3. Passando ora all’esame della censura, l’unico articolato motivo di ricorso è fondato nei termini di seguito precisati.

3.1. Questa Corte ha affermato che “In materia di protezione umanitaria, il riconoscimento del diritto al permesso di soggiorno per motivi umanitari di cui al D.Lgs. n. 286 del 1998, art. 5, comma 6, al cittadino straniero che abbia realizzato un grado adeguato di integrazione sociale in Italia, deve fondarsi su una effettiva valutazione comparativa della situazione soggettiva ed oggettiva del richiedente con riferimento al Paese d’origine, al fine di verificare se il rimpatrio possa determinare la privazione della titolarità e dell’esercizio dei diritti umani, al di sotto del nucleo ineliminabile costitutivo dello statuto della dignità personale, in correlazione con la situazione d’integrazione raggiunta nel Paese d’accoglienza” (Cass. n. 4455/2018).

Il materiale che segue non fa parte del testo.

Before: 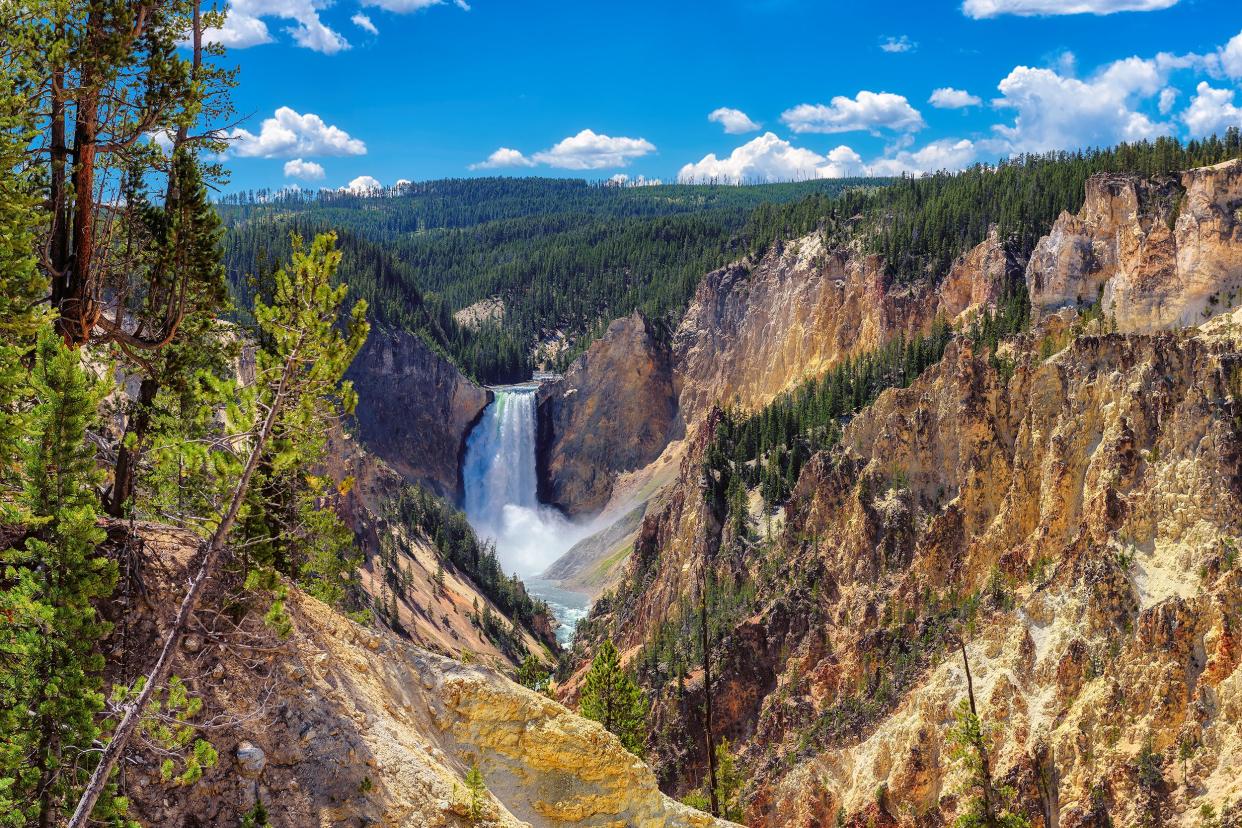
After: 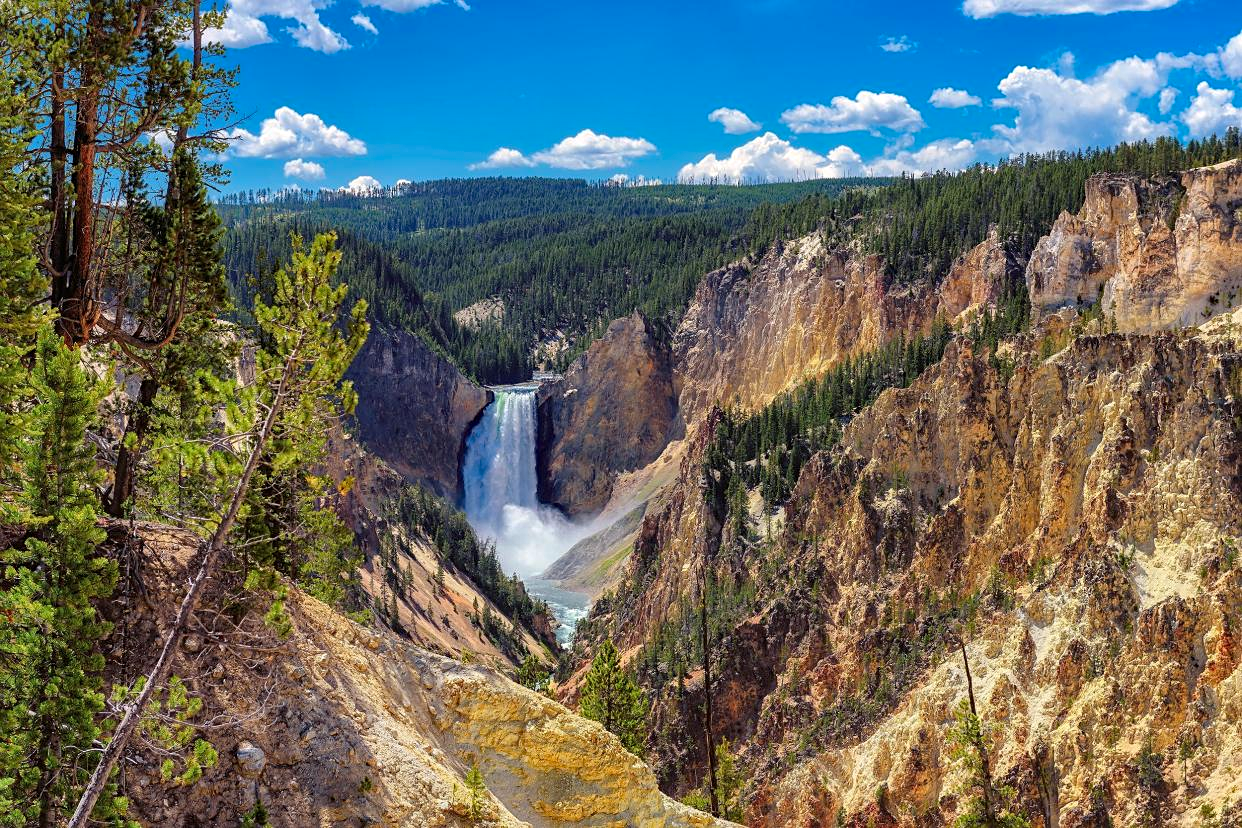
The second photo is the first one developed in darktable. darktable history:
sharpen: amount 0.217
haze removal: compatibility mode true, adaptive false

Con la sentenza n. 29459/2019 citata le Sezioni Unite hanno ribadito il suddetto orientamento, precisando che “In tema di protezione umanitaria, l’orizzontalità dei diritti umani fondamentali comporta che, ai fini del riconoscimento della protezione, occorre operare la valutazione comparativa della situazione soggettiva e oggettiva del richiedente con riferimento al paese di origine, in raffronto alla situazione d’integrazione raggiunta nel paese di accoglienza”, e che non può essere considerato isolatamente ed astrattamente il livello di integrazione in Italia del cittadino straniero. Inoltre la valutazione della condizione di vulnerabilità che giustifica il riconoscimento della protezione umanitaria deve essere ancorata ad una valutazione individuale, caso per caso, della vita privata e familiare del richiedente in Italia, comparata alla situazione personale che egli ha vissuto prima della partenza ed alla quale egli si troverebbe esposto in conseguenza del rimpatrio, poichè, in caso contrario, si prenderebbe in considerazione non già la situazione particolare del singolo soggetto, ma piuttosto quella del suo Paese di origine, in termini del tutto generali ed astratti, in contrasto con il parametro normativo di cui al D.Lgs. n. 286 del 1998, art. 5, comma 6, (Cass. n. 9304/2019 e Cass. S.U. n. 29459/2019 citata).

3.2. La Corte territoriale, accogliendo parzialmente l’appello, non ha operato, alla stregua dei principi suesposti, alcuna valutazione comparativa della situazione soggettiva e oggettiva del richiedente, nei limiti delle sue allegazioni, con riferimento al Paese di origine, in raffronto alla situazione d’integrazione raggiunta in Italia, secondo il parametro normativo di cui al D.Lgs. n. 286 del 1998, art. 5, comma 6, declinato nel senso precisato, nè ha indicato quale fosse il profilo di vulnerabilità ritenuto sussistente, valorizzando esclusivamente la produzione documentale attinente allo svolgimento di lavoro a tempo determinato e così incorrendo nella violazione di legge denunciata. 4. In conclusione, il ricorso è accolto e la sentenza impugnata va cassata, con rinvio alla Corte d’appello di Trieste, in diversa composizione, che provvederà anche sulle spese del giudizio di legittimità.

P.Q.M.

la Corte accoglie il ricorso nel senso di cui in motivazione, cassa la sentenza impugnata e rinvia, anche per le spese, alla Corte d’appello di Trieste in diversa composizione.

Così deciso in Roma, il 12 dicembre 2019.